↓

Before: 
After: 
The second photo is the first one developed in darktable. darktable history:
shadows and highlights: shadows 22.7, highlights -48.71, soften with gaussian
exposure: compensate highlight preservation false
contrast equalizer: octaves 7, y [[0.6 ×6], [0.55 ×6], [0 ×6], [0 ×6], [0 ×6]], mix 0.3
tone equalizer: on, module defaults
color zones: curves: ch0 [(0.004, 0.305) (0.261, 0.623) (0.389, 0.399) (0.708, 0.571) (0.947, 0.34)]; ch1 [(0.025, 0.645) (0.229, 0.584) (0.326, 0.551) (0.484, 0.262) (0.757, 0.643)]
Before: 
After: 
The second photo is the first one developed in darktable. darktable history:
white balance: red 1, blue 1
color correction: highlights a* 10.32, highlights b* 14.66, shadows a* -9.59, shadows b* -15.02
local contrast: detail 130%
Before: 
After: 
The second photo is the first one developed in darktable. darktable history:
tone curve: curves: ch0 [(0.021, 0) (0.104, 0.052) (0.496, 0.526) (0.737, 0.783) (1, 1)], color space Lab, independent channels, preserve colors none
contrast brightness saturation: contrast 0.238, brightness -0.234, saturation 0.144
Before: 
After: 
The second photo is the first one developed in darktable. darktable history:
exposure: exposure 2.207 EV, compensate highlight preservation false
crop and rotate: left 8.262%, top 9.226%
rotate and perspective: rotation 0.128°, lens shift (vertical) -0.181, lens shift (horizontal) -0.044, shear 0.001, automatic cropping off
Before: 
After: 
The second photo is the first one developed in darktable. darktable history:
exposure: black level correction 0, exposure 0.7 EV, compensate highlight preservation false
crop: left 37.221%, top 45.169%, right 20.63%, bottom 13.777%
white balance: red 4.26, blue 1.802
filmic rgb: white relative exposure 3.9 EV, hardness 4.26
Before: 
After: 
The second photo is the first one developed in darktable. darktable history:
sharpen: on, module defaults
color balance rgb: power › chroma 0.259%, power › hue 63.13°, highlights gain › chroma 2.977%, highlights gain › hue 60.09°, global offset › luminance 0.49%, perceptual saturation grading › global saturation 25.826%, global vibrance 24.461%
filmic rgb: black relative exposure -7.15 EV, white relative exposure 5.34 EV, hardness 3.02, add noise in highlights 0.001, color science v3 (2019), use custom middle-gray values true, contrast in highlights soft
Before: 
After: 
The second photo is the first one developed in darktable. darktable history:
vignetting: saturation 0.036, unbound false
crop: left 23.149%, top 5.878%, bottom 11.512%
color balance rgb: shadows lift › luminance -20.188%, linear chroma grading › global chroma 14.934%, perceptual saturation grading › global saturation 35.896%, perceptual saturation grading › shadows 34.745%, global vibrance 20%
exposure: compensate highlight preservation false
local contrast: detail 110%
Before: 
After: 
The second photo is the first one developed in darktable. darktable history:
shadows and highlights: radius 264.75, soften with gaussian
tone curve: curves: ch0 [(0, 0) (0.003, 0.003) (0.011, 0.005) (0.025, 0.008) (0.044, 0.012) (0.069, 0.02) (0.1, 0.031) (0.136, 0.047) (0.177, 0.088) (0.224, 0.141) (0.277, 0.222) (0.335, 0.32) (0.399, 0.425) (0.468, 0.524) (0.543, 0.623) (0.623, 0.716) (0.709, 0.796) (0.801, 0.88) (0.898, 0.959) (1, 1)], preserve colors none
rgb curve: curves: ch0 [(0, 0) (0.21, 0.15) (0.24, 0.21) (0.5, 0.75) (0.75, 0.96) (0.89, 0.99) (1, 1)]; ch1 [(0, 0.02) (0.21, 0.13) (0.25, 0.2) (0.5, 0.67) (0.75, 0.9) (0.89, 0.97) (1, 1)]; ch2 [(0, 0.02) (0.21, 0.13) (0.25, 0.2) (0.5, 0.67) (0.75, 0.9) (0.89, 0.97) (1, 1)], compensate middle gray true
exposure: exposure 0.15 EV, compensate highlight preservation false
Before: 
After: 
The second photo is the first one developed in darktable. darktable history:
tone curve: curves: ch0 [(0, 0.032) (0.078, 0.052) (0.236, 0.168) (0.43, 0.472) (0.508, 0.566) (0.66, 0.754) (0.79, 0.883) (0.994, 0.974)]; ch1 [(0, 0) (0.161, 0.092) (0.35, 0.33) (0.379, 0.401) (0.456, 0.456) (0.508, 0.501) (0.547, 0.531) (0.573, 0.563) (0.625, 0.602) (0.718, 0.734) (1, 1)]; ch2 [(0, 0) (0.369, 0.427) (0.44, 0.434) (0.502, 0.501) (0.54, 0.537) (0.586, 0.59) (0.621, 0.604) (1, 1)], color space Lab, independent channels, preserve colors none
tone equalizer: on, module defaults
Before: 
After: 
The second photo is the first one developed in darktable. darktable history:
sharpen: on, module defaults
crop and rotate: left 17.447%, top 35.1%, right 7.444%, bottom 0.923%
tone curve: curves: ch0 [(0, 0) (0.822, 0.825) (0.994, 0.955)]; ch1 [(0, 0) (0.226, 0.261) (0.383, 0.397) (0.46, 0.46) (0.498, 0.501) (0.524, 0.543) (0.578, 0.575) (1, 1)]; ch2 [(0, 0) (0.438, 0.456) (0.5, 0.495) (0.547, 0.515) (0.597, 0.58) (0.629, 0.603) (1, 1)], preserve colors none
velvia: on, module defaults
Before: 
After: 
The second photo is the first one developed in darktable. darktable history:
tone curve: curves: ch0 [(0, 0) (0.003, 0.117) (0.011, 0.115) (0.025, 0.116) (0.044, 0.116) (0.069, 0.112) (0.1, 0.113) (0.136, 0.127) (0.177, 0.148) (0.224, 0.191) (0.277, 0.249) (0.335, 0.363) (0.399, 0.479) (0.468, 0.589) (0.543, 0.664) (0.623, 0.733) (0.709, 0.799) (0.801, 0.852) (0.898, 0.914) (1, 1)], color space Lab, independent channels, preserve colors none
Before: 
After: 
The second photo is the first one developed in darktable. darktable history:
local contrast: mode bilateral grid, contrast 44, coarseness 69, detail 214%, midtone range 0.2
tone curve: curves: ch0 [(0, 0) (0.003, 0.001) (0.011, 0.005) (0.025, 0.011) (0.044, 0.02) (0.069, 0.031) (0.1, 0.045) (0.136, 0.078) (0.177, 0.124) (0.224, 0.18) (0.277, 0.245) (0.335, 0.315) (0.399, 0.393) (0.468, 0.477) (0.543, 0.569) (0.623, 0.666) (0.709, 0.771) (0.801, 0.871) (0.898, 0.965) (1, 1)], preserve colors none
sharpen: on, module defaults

↑

- [What the exercise asks] Reproduce all of the rows above word for word, leaving nothing out and changing nothing.

- [Exercise response]
Before: 
After: 
The second photo is the first one developed in darktable. darktable history:
shadows and highlights: shadows 22.7, highlights -48.71, soften with gaussian
exposure: compensate highlight preservation false
contrast equalizer: octaves 7, y [[0.6 ×6], [0.55 ×6], [0 ×6], [0 ×6], [0 ×6]], mix 0.3
tone equalizer: on, module defaults
color zones: curves: ch0 [(0.004, 0.305) (0.261, 0.623) (0.389, 0.399) (0.708, 0.571) (0.947, 0.34)]; ch1 [(0.025, 0.645) (0.229, 0.584) (0.326, 0.551) (0.484, 0.262) (0.757, 0.643)]
Before: 
After: 
The second photo is the first one developed in darktable. darktable history:
white balance: red 1, blue 1
color correction: highlights a* 10.32, highlights b* 14.66, shadows a* -9.59, shadows b* -15.02
local contrast: detail 130%
Before: 
After: 
The second photo is the first one developed in darktable. darktable history:
tone curve: curves: ch0 [(0.021, 0) (0.104, 0.052) (0.496, 0.526) (0.737, 0.783) (1, 1)], color space Lab, independent channels, preserve colors none
contrast brightness saturation: contrast 0.238, brightness -0.234, saturation 0.144
Before: 
After: 
The second photo is the first one developed in darktable. darktable history:
exposure: exposure 2.207 EV, compensate highlight preservation false
crop and rotate: left 8.262%, top 9.226%
rotate and perspective: rotation 0.128°, lens shift (vertical) -0.181, lens shift (horizontal) -0.044, shear 0.001, automatic cropping off
Before: 
After: 
The second photo is the first one developed in darktable. darktable history:
exposure: black level correction 0, exposure 0.7 EV, compensate highlight preservation false
crop: left 37.221%, top 45.169%, right 20.63%, bottom 13.777%
white balance: red 4.26, blue 1.802
filmic rgb: white relative exposure 3.9 EV, hardness 4.26
Before: 
After: 
The second photo is the first one developed in darktable. darktable history:
sharpen: on, module defaults
color balance rgb: power › chroma 0.259%, power › hue 63.13°, highlights gain › chroma 2.977%, highlights gain › hue 60.09°, global offset › luminance 0.49%, perceptual saturation grading › global saturation 25.826%, global vibrance 24.461%
filmic rgb: black relative exposure -7.15 EV, white relative exposure 5.34 EV, hardness 3.02, add noise in highlights 0.001, color science v3 (2019), use custom middle-gray values true, contrast in highlights soft
Before: 
After: 
The second photo is the first one developed in darktable. darktable history:
vignetting: saturation 0.036, unbound false
crop: left 23.149%, top 5.878%, bottom 11.512%
color balance rgb: shadows lift › luminance -20.188%, linear chroma grading › global chroma 14.934%, perceptual saturation grading › global saturation 35.896%, perceptual saturation grading › shadows 34.745%, global vibrance 20%
exposure: compensate highlight preservation false
local contrast: detail 110%
Before: 
After: 
The second photo is the first one developed in darktable. darktable history:
shadows and highlights: radius 264.75, soften with gaussian
tone curve: curves: ch0 [(0, 0) (0.003, 0.003) (0.011, 0.005) (0.025, 0.008) (0.044, 0.012) (0.069, 0.02) (0.1, 0.031) (0.136, 0.047) (0.177, 0.088) (0.224, 0.141) (0.277, 0.222) (0.335, 0.32) (0.399, 0.425) (0.468, 0.524) (0.543, 0.623) (0.623, 0.716) (0.709, 0.796) (0.801, 0.88) (0.898, 0.959) (1, 1)], preserve colors none
rgb curve: curves: ch0 [(0, 0) (0.21, 0.15) (0.24, 0.21) (0.5, 0.75) (0.75, 0.96) (0.89, 0.99) (1, 1)]; ch1 [(0, 0.02) (0.21, 0.13) (0.25, 0.2) (0.5, 0.67) (0.75, 0.9) (0.89, 0.97) (1, 1)]; ch2 [(0, 0.02) (0.21, 0.13) (0.25, 0.2) (0.5, 0.67) (0.75, 0.9) (0.89, 0.97) (1, 1)], compensate middle gray true
exposure: exposure 0.15 EV, compensate highlight preservation false
Before: 
After: 
The second photo is the first one developed in darktable. darktable history:
tone curve: curves: ch0 [(0, 0.032) (0.078, 0.052) (0.236, 0.168) (0.43, 0.472) (0.508, 0.566) (0.66, 0.754) (0.79, 0.883) (0.994, 0.974)]; ch1 [(0, 0) (0.161, 0.092) (0.35, 0.33) (0.379, 0.401) (0.456, 0.456) (0.508, 0.501) (0.547, 0.531) (0.573, 0.563) (0.625, 0.602) (0.718, 0.734) (1, 1)]; ch2 [(0, 0) (0.369, 0.427) (0.44, 0.434) (0.502, 0.501) (0.54, 0.537) (0.586, 0.59) (0.621, 0.604) (1, 1)], color space Lab, independent channels, preserve colors none
tone equalizer: on, module defaults
Before: 
After: 
The second photo is the first one developed in darktable. darktable history:
sharpen: on, module defaults
crop and rotate: left 17.447%, top 35.1%, right 7.444%, bottom 0.923%
tone curve: curves: ch0 [(0, 0) (0.822, 0.825) (0.994, 0.955)]; ch1 [(0, 0) (0.226, 0.261) (0.383, 0.397) (0.46, 0.46) (0.498, 0.501) (0.524, 0.543) (0.578, 0.575) (1, 1)]; ch2 [(0, 0) (0.438, 0.456) (0.5, 0.495) (0.547, 0.515) (0.597, 0.58) (0.629, 0.603) (1, 1)], preserve colors none
velvia: on, module defaults
Before: 
After: 
The second photo is the first one developed in darktable. darktable history:
tone curve: curves: ch0 [(0, 0) (0.003, 0.117) (0.011, 0.115) (0.025, 0.116) (0.044, 0.116) (0.069, 0.112) (0.1, 0.113) (0.136, 0.127) (0.177, 0.148) (0.224, 0.191) (0.277, 0.249) (0.335, 0.363) (0.399, 0.479) (0.468, 0.589) (0.543, 0.664) (0.623, 0.733) (0.709, 0.799) (0.801, 0.852) (0.898, 0.914) (1, 1)], color space Lab, independent channels, preserve colors none
Before: 
After: 
The second photo is the first one developed in darktable. darktable history:
local contrast: mode bilateral grid, contrast 44, coarseness 69, detail 214%, midtone range 0.2
tone curve: curves: ch0 [(0, 0) (0.003, 0.001) (0.011, 0.005) (0.025, 0.011) (0.044, 0.02) (0.069, 0.031) (0.1, 0.045) (0.136, 0.078) (0.177, 0.124) (0.224, 0.18) (0.277, 0.245) (0.335, 0.315) (0.399, 0.393) (0.468, 0.477) (0.543, 0.569) (0.623, 0.666) (0.709, 0.771) (0.801, 0.871) (0.898, 0.965) (1, 1)], preserve colors none
sharpen: on, module defaults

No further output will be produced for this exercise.